──────── DATA PROVIDED

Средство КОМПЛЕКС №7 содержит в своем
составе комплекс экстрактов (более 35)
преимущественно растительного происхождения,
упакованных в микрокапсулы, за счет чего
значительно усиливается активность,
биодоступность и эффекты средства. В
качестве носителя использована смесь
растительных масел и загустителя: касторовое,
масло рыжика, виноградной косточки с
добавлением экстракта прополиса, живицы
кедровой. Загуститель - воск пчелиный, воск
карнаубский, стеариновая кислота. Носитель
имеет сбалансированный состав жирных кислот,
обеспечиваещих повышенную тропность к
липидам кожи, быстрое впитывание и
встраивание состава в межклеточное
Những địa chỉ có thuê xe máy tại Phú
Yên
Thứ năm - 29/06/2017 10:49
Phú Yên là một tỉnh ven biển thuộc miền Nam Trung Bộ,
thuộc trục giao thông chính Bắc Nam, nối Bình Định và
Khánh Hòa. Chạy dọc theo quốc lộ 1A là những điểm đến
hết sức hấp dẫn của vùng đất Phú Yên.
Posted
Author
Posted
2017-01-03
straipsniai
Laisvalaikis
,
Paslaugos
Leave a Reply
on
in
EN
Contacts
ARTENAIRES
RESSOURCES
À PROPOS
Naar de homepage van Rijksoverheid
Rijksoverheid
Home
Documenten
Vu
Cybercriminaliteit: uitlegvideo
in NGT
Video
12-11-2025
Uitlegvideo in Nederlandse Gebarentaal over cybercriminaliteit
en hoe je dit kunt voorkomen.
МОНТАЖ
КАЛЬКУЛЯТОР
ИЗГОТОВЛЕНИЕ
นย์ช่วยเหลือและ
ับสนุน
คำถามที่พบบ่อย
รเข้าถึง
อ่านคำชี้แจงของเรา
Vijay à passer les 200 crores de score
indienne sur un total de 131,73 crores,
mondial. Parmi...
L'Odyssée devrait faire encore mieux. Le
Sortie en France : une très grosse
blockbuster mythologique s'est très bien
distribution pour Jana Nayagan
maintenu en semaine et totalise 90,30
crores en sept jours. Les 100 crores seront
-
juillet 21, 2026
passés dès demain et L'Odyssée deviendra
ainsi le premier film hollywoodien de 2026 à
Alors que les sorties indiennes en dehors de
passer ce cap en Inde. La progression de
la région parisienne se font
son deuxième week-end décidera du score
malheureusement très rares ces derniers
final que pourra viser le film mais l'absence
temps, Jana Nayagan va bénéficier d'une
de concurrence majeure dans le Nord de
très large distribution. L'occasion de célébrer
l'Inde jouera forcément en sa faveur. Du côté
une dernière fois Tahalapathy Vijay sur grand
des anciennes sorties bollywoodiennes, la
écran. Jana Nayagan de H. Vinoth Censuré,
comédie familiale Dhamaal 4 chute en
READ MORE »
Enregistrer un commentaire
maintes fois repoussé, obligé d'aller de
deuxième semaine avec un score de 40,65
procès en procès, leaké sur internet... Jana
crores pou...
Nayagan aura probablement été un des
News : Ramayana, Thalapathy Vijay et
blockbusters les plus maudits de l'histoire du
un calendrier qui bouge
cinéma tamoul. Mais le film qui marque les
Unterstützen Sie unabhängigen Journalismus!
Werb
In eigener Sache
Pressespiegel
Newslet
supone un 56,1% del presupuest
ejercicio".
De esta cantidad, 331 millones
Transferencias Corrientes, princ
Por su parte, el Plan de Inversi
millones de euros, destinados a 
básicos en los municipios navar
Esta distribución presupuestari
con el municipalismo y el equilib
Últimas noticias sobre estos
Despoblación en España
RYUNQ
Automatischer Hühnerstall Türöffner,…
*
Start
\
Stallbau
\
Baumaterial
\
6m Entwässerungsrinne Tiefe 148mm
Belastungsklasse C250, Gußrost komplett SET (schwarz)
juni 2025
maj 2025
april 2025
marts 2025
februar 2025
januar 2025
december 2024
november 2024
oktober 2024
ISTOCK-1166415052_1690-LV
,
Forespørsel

────────────────

## WORK INSTRUCTION
Starting at the top of the listing above, write out every line exactly as it appears.

## ANSWER SECTION
Средство КОМПЛЕКС №7 содержит в своем
составе комплекс экстрактов (более 35)
преимущественно растительного происхождения,
упакованных в микрокапсулы, за счет чего
значительно усиливается активность,
биодоступность и эффекты средства. В
качестве носителя использована смесь
растительных масел и загустителя: касторовое,
масло рыжика, виноградной косточки с
добавлением экстракта прополиса, живицы
кедровой. Загуститель - воск пчелиный, воск
карнаубский, стеариновая кислота. Носитель
имеет сбалансированный состав жирных кислот,
обеспечиваещих повышенную тропность к
липидам кожи, быстрое впитывание и
встраивание состава в межклеточное
Những địa chỉ có thuê xe máy tại Phú
Yên
Thứ năm - 29/06/2017 10:49
Phú Yên là một tỉnh ven biển thuộc miền Nam Trung Bộ,
thuộc trục giao thông chính Bắc Nam, nối Bình Định và
Khánh Hòa. Chạy dọc theo quốc lộ 1A là những điểm đến
hết sức hấp dẫn của vùng đất Phú Yên.
Posted
Author
Posted
2017-01-03
straipsniai
Laisvalaikis
,
Paslaugos
Leave a Reply
on
in
EN
Contacts
ARTENAIRES
RESSOURCES
À PROPOS
Naar de homepage van Rijksoverheid
Rijksoverheid
Home
Documenten
Vu
Cybercriminaliteit: uitlegvideo
in NGT
Video
12-11-2025
Uitlegvideo in Nederlandse Gebarentaal over cybercriminaliteit
en hoe je dit kunt voorkomen.
МОНТАЖ
КАЛЬКУЛЯТОР
ИЗГОТОВЛЕНИЕ
นย์ช่วยเหลือและ
ับสนุน
คำถามที่พบบ่อย
รเข้าถึง
อ่านคำชี้แจงของเรา
Vijay à passer les 200 crores de score
indienne sur un total de 131,73 crores,
mondial. Parmi...
L'Odyssée devrait faire encore mieux. Le
Sortie en France : une très grosse
blockbuster mythologique s'est très bien
distribution pour Jana Nayagan
maintenu en semaine et totalise 90,30
crores en sept jours. Les 100 crores seront
-
juillet 21, 2026
passés dès demain et L'Odyssée deviendra
ainsi le premier film hollywoodien de 2026 à
Alors que les sorties indiennes en dehors de
passer ce cap en Inde. La progression de
la région parisienne se font
son deuxième week-end décidera du score
malheureusement très rares ces derniers
final que pourra viser le film mais l'absence
temps, Jana Nayagan va bénéficier d'une
de concurrence majeure dans le Nord de
très large distribution. L'occasion de célébrer
l'Inde jouera forcément en sa faveur. Du côté
une dernière fois Tahalapathy Vijay sur grand
des anciennes sorties bollywoodiennes, la
écran. Jana Nayagan de H. Vinoth Censuré,
comédie familiale Dhamaal 4 chute en
READ MORE »
Enregistrer un commentaire
maintes fois repoussé, obligé d'aller de
deuxième semaine avec un score de 40,65
procès en procès, leaké sur internet... Jana
crores pou...
Nayagan aura probablement été un des
News : Ramayana, Thalapathy Vijay et
blockbusters les plus maudits de l'histoire du
un calendrier qui bouge
cinéma tamoul. Mais le film qui marque les
Unterstützen Sie unabhängigen Journalismus!
Werb
In eigener Sache
Pressespiegel
Newslet
supone un 56,1% del presupuest
ejercicio".
De esta cantidad, 331 millones
Transferencias Corrientes, princ
Por su parte, el Plan de Inversi
millones de euros, destinados a 
básicos en los municipios navar
Esta distribución presupuestari
con el municipalismo y el equilib
Últimas noticias sobre estos
Despoblación en España
RYUNQ
Automatischer Hühnerstall Türöffner,…
*
Start
\
Stallbau
\
Baumaterial
\
6m Entwässerungsrinne Tiefe 148mm
Belastungsklasse C250, Gußrost komplett SET (schwarz)
juni 2025
maj 2025
april 2025
marts 2025
februar 2025
januar 2025
december 2024
november 2024
oktober 2024
ISTOCK-1166415052_1690-LV
,
Forespørsel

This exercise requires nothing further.